*QUESTIONS TO ANSWER*:
1/ In the passage on LL parsing, what must be done when a forecast fails?
2/ Transcribe part of the passage on LL parsing, starting at the words "It’s a pretty" and ending after "read with ease.".

LL
LL works by trying foresee what will be the next production rule, and then applying this rule to the next read input symbols. If the forecast fails, it is necessary to return to the state before the forecast, return the symbols read to the input (backtracking) and make a new prediction. The parser fails when all possible predictions have been tested (i.e., the initial prediction that there is a valid input to the language if it proves false).
It’s a pretty easy type of parser to write manually because of its recursive feature. It becomes trivial if the language is regular or never needs backtracking (in this case it is a LL(1)). The parser code is also very similar to the grammar that produced it and can be read with ease.

Extracted page text data
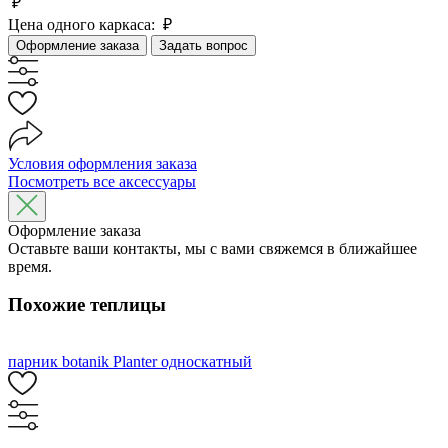
₽
Цена одного каркаса:
₽
Оформление заказа
Задать вопрос
Условия оформления заказа
Посмотреть все аксессуары
Оформление заказа
Оставьте ваши контакты, мы с вами свяжемся в ближайшее
время.
Похожие теплицы
парник botanik Planter односкатный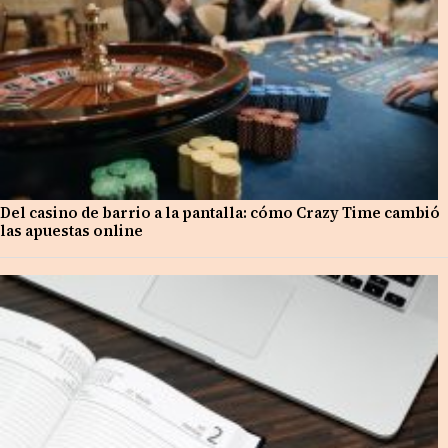
Del casino de barrio a la pantalla: cómo Crazy Time cambió
las apuestas online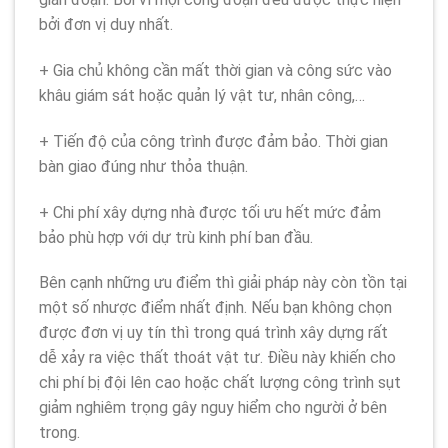
bởi đơn vị duy nhất.
+ Gia chủ không cần mất thời gian và công sức vào
khâu giám sát hoặc quản lý vật tư, nhân công,…
+ Tiến độ của công trình được đảm bảo. Thời gian
bàn giao đúng như thỏa thuận.
+ Chi phí xây dựng nhà được tối ưu hết mức đảm
bảo phù hợp với dự trù kinh phí ban đầu.
Bên cạnh những ưu điểm thì giải pháp này còn tồn tại
một số nhược điểm nhất định. Nếu bạn không chọn
được đơn vị uy tín thì trong quá trình xây dựng rất
dễ xảy ra việc thất thoát vật tư. Điều này khiến cho
chi phí bị đội lên cao hoặc chất lượng công trình sụt
giảm nghiêm trọng gây nguy hiểm cho người ở bên
trong.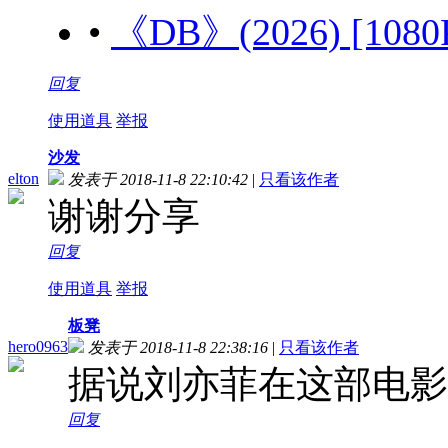
•
《DB》(2026) [108
回复
使用道具
举报
沙发
elton
发表于 2018-11-8 22:10:42
|
只看该作者
谢谢分享
回复
使用道具
举报
板凳
hero0963
发表于 2018-11-8 22:38:16
|
只看该作者
据说刘亦菲在这部电影
回复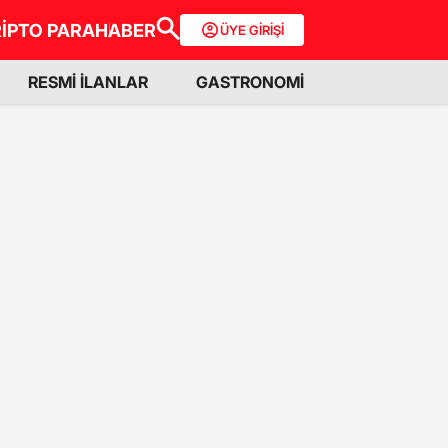
İPTO PARA
HABER
ÜYE GİRİŞİ
RESMİ İLANLAR
GASTRONOMİ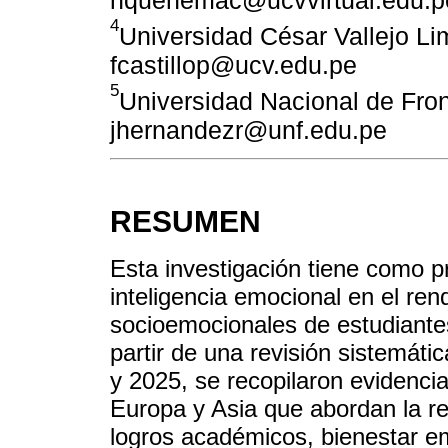
4
Universidad César Vallejo Li
fcastillop@ucv.edu.pe
5
Universidad Nacional de Fron
jhernandezr@unf.edu.pe
RESUMEN
Esta investigación tiene como pro
inteligencia emocional en el re
socioemocionales de estudiantes
partir de una revisión sistemáti
y 2025, se recopilaron evidenci
Europa y Asia que abordan la rel
logros académicos, bienestar em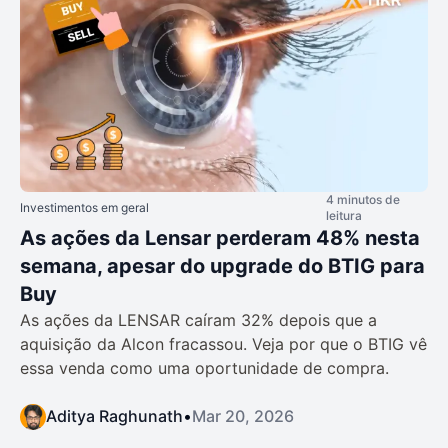
4 minutos de
Investimentos em geral
leitura
As ações da Lensar perderam 48% nesta
semana, apesar do upgrade do BTIG para
Buy
As ações da LENSAR caíram 32% depois que a
aquisição da Alcon fracassou. Veja por que o BTIG vê
essa venda como uma oportunidade de compra.
Aditya Raghunath
•
Mar 20, 2026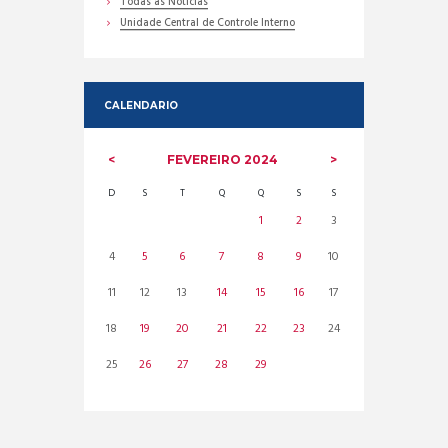
Todas as Noticias
Unidade Central de Controle Interno
CALENDARIO
FEVEREIRO
2024
D
S
T
Q
Q
S
S
1
2
3
4
5
6
7
8
9
10
11
12
13
14
15
16
17
18
19
20
21
22
23
24
25
26
27
28
29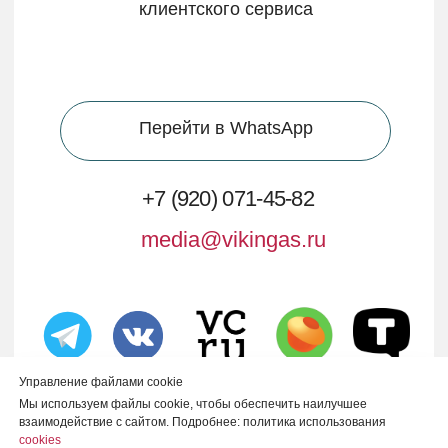
Управление файлами cookie
Мы используем файлы cookie, чтобы обеспечить наилучшее
взаимодействие с сайтом. Подробнее: политика использования
cookies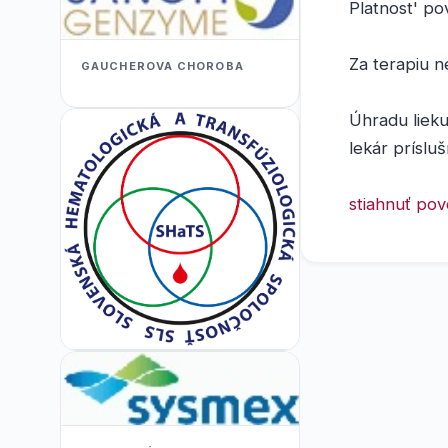
Platnost' po
Za terapiu n
GAUCHEROVA CHOROBA
Úhradu lieku
lekár príslu
stiahnuť pov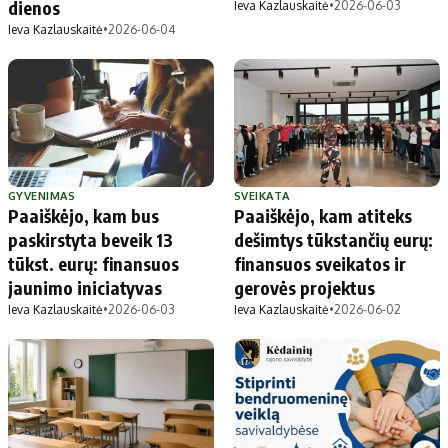
dienos
Ieva Kazlauskaitė
•
2026-06-03
Ieva Kazlauskaitė
•
2026-06-04
GYVENIMAS
SVEIKATA
Paaiškėjo, kam bus
Paaiškėjo, kam atiteks
paskirstyta beveik 13
dešimtys tūkstančių eurų:
tūkst. eurų: finansuos
finansuos sveikatos ir
jaunimo iniciatyvas
gerovės projektus
Ieva Kazlauskaitė
•
2026-06-03
Ieva Kazlauskaitė
•
2026-06-02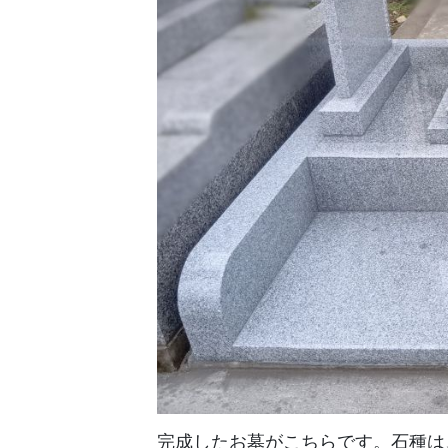
完成したお墓がこちらです。石種は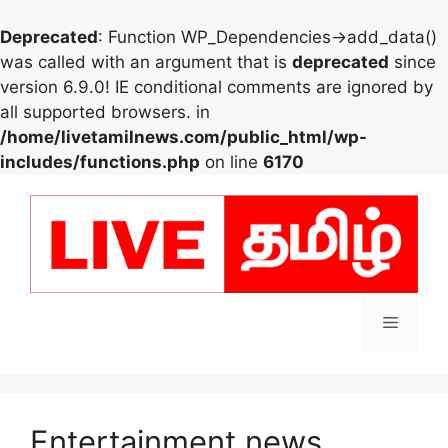
Deprecated
: Function WP_Dependencies->add_data()
was called with an argument that is
deprecated
since
version 6.9.0! IE conditional comments are ignored by
all supported browsers. in
/home/livetamilnews.com/public_html/wp-
includes/functions.php
on line
6170
Skip
to
content
Menu
Entertainment news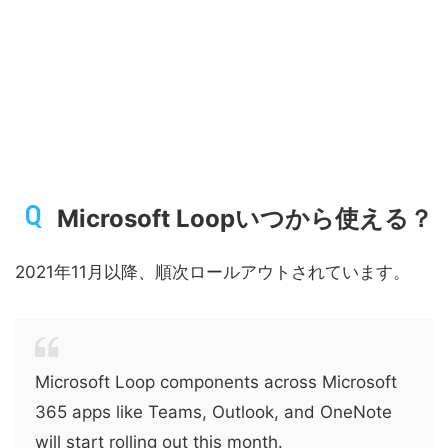
Microsoft Loopいつから使える？
2021年11月以降、順次ロールアウトされています。
Microsoft Loop components across Microsoft
365 apps like Teams, Outlook, and OneNote
will start rolling out this month.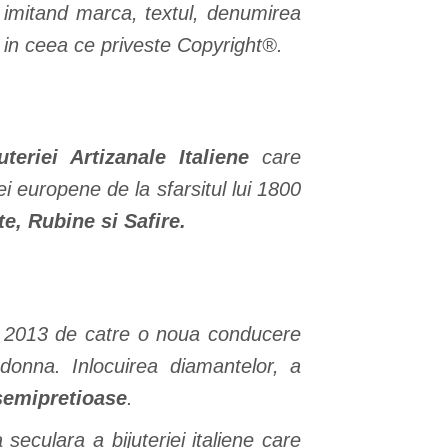
 imitand marca, textul, denumirea
e in ceea ce priveste Copyright®.
teriei Artizanale Italiene
care
iei europene de la sfarsitul lui 1800
, Rubine si Safire.
 in 2013 de catre o noua conducere
donna. Inlocuirea diamantelor, a
semipretioase
.
seculara a bijuteriei italiene care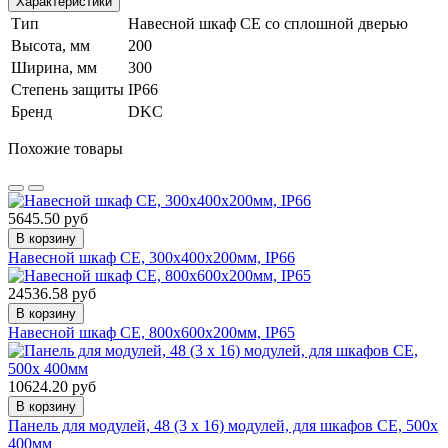
Характеристики
Тип
Навесной шкаф CE со сплошной дверью
Высота, мм
200
Ширина, мм
300
Степень защиты
IP66
Бренд
DKC
Похожие товары
5645.50 руб
В корзину
Навесной шкаф CE, 300х400х200мм, IP66
24536.58 руб
В корзину
Навесной шкаф CE, 800х600х200мм, IP65
10624.20 руб
В корзину
Панель для модулей, 48 (3 x 16) модулей, для шкафов CE, 500x
400мм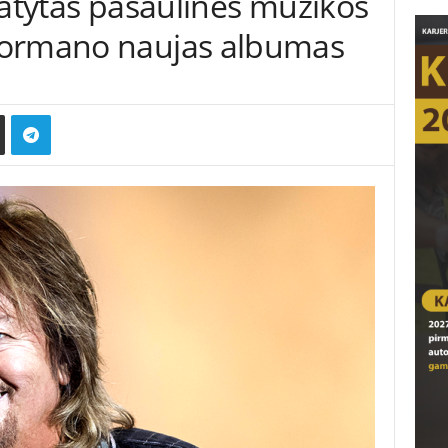
tatytas pasaulinės muzikos
Normano naujas albumas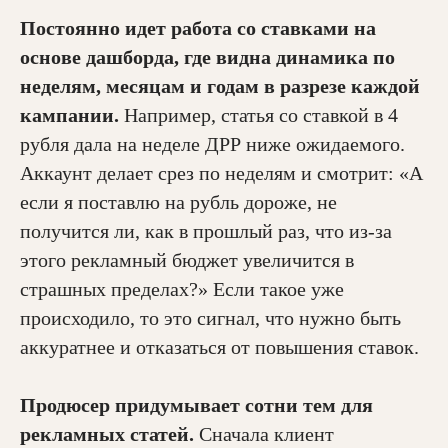
Постоянно идет работа со ставками на
основе дашборда, где видна динамика по
неделям, месяцам и годам в разрезе каждой
кампании.
Например, статья со ставкой в 4
рубля дала на неделе ДРР ниже ожидаемого.
Аккаунт делает срез по неделям и смотрит: «А
если я поставлю на рубль дороже, не
получится ли, как в прошлый раз, что из-за
этого рекламный бюджет увеличится в
страшных пределах?» Если такое уже
происходило, то это сигнал, что нужно быть
аккуратнее и отказаться от повышения ставок.
Продюсер придумывает сотни тем для
рекламных статей.
Сначала клиент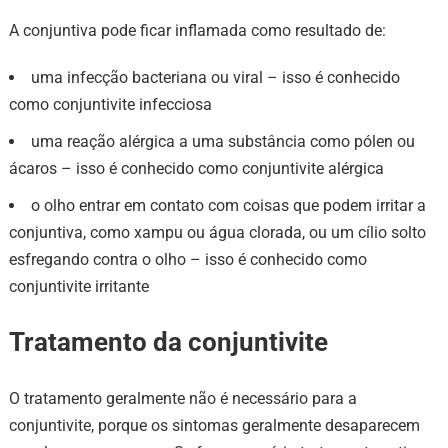
A conjuntiva pode ficar inflamada como resultado de:
uma infecção bacteriana ou viral – isso é conhecido
como conjuntivite infecciosa
uma reação alérgica a uma substância como pólen ou
ácaros – isso é conhecido como conjuntivite alérgica
o olho entrar em contato com coisas que podem irritar a
conjuntiva, como xampu ou água clorada, ou um cílio solto
esfregando contra o olho – isso é conhecido como
conjuntivite irritante
Tratamento da conjuntivite
O tratamento geralmente não é necessário para a
conjuntivite, porque os sintomas geralmente desaparecem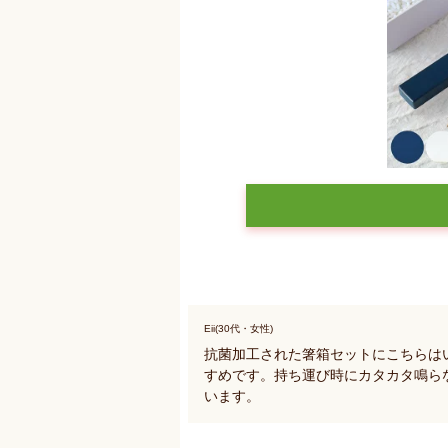
Eii(30代・女性)
抗菌加工された箸箱セットにこちらは
すめです。持ち運び時にカタカタ鳴ら
います。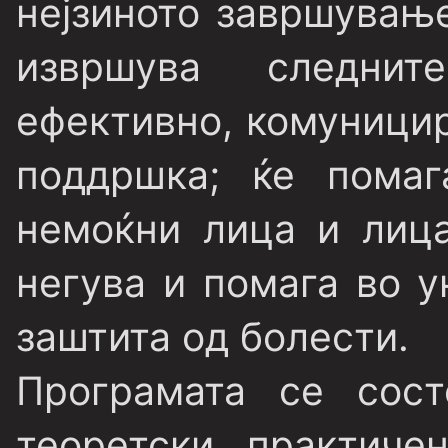
нејзиното завршување
извршува следни
ефективно, комуницир
поддршка; ќе пома
немоќни лица и лица
негува и помага во у
заштита од болести.
Програмата се со
теоретски, практиче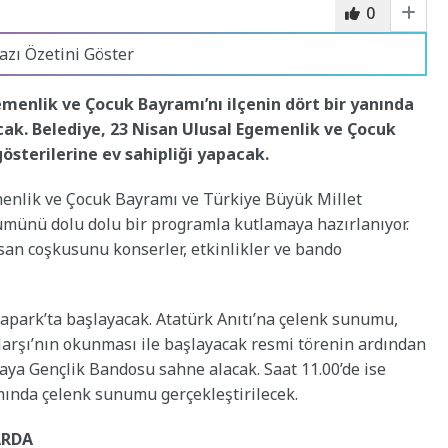
0
azı Özetini Göster
emenlik ve Çocuk Bayramı’nı ilçenin dört bir yanında
cak. Belediye, 23 Nisan Ulusal Egemenlik ve Çocuk
österilerine ev sahipliği yapacak.
enlik ve Çocuk Bayramı ve Türkiye Büyük Millet
nümünü dolu dolu bir programla kutlamaya hazırlanıyor.
isan coşkusunu konserler, etkinlikler ve bando
apark’ta başlayacak. Atatürk Anıtı’na çelenk sunumu,
Marşı’nın okunması ile başlayacak resmi törenin ardından
ya Gençlik Bandosu sahne alacak. Saat 11.00’de ise
mında çelenk sunumu gerçekleştirilecek.
ARDA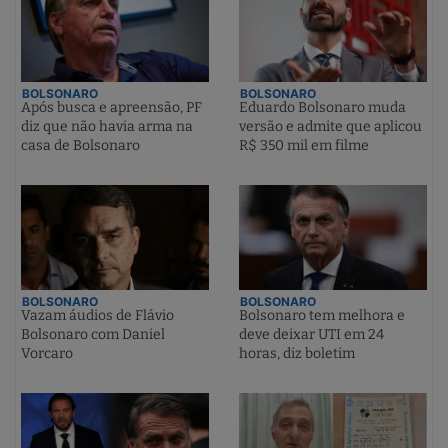
BOLSONARO
BOLSONARO
Após busca e apreensão, PF
Eduardo Bolsonaro muda
diz que não havia arma na
versão e admite que aplicou
casa de Bolsonaro
R$ 350 mil em filme
BOLSONARO
BOLSONARO
Vazam áudios de Flávio
Bolsonaro tem melhora e
Bolsonaro com Daniel
deve deixar UTI em 24
Vorcaro
horas, diz boletim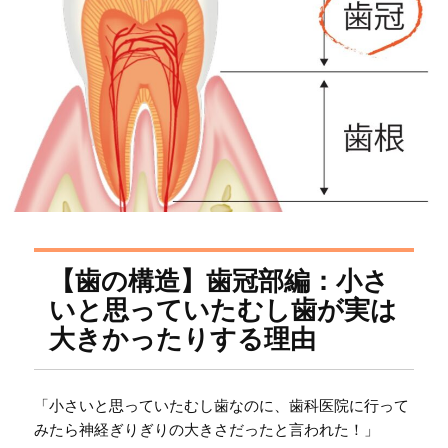
【歯の構造】歯冠部編：小さ
いと思っていたむし歯が実は
大きかったりする理由
「小さいと思っていたむし歯なのに、歯科医院に行って
みたら神経ぎりぎりの大きさだったと言われた！」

*RESPONSES BY ITEM NUMBER*:
1/ It is necessary to return to the state before the forecast, return the symbols read to the input (backtracking), and make a new prediction.

2/
It’s a pretty easy type of parser to write manually because of its recursive feature. It becomes trivial if the language is regular or never needs backtracking (in this case it is a LL(1)). The parser code is also very similar to the grammar that produced it and can be read with ease.